To go back to the example, increasing sales by X% in Y timeframe across Z geography - this could mean you need to attract more new customers or make existing customers more profitable.  The timeframe set could be to coincide with a product launch or quarter earnings release and the geography target might be building on work done in previous years, or to gain first mover advantage.  Being clear on the “why's”, will clarify future marketing decisions and highlight any budget or resource constraints before they become critical.

Step 3 - Build

Produce a detailed marketing plan.  A month by month overview of marketing activities will highlight any gaps or clashes with projects from other departments and help you see how your brand will reach customers. Remember to show who each activity is aimed at (existing customer, new lead, internal etc) and what you expect the target group to do as a result of each marketing activity. Setting the scene will help your business feel informed and open communication channels.  Without this, sales teams (and others) often develop their own materials, leading to all kinds of mixed messages to your market.

Think of your marketing plan as a story.  What do your potential customers need to know about your company, to help them choose your product over all available alternatives?

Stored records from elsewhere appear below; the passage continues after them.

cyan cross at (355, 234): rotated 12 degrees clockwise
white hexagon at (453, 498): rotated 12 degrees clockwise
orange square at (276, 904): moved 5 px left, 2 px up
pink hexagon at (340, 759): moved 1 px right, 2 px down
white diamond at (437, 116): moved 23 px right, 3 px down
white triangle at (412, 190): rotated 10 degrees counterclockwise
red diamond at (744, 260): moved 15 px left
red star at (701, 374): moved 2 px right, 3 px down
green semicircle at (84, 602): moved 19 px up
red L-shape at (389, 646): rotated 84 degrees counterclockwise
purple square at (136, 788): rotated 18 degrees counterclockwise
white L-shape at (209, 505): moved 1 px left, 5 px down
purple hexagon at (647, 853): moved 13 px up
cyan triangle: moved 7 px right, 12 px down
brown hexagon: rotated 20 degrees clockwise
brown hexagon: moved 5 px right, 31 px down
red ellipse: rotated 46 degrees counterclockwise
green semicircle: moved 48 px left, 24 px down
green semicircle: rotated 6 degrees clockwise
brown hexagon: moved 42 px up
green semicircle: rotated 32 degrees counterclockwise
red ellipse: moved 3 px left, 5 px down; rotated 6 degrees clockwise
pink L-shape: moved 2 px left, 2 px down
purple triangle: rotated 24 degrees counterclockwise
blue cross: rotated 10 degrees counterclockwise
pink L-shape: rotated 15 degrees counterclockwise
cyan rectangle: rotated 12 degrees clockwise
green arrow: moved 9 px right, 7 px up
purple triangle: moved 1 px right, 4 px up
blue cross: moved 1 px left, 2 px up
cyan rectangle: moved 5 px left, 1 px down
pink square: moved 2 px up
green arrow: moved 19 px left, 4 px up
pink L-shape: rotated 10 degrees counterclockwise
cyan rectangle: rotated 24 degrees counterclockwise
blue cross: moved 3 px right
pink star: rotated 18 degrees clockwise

What are the frequently asked questions you need to address?  Your plan should focus on delivering consistent, relevant and personal information to the waiting world.

Step 4 - Engage
  • Create your marketing plan so your activities flow like a conversation between your company and your audience.  
  • Get your brand recognized both off and online, by using the same fonts, tone, colours and imagery.  
  • Create messaging and employ tools which meet the needs of your audience. 
  • Consult with sales and customer service before crafting content to ensure best fit. 
  • Spend time creating content that resonates.  
  • Show how your product/service solves a problem or provides a benefit.  
  • Think about why customers might use/buy your brand rather than alternatives.  
  • Make it clear what makes your product unique. 
  • Listen for feedback from your customers, fellow employees, bloggers, social media etc.

Simple as it seems, planning is never a sequential exercise, so grab whichever part gets your attention first and get started.  For new businesses much of the above will involve educated guesswork using one of the many free tools available to better understand your target market.

Having a plan means you have something to chart your progress and measure your results against. How else will you know when to crack open the champagne?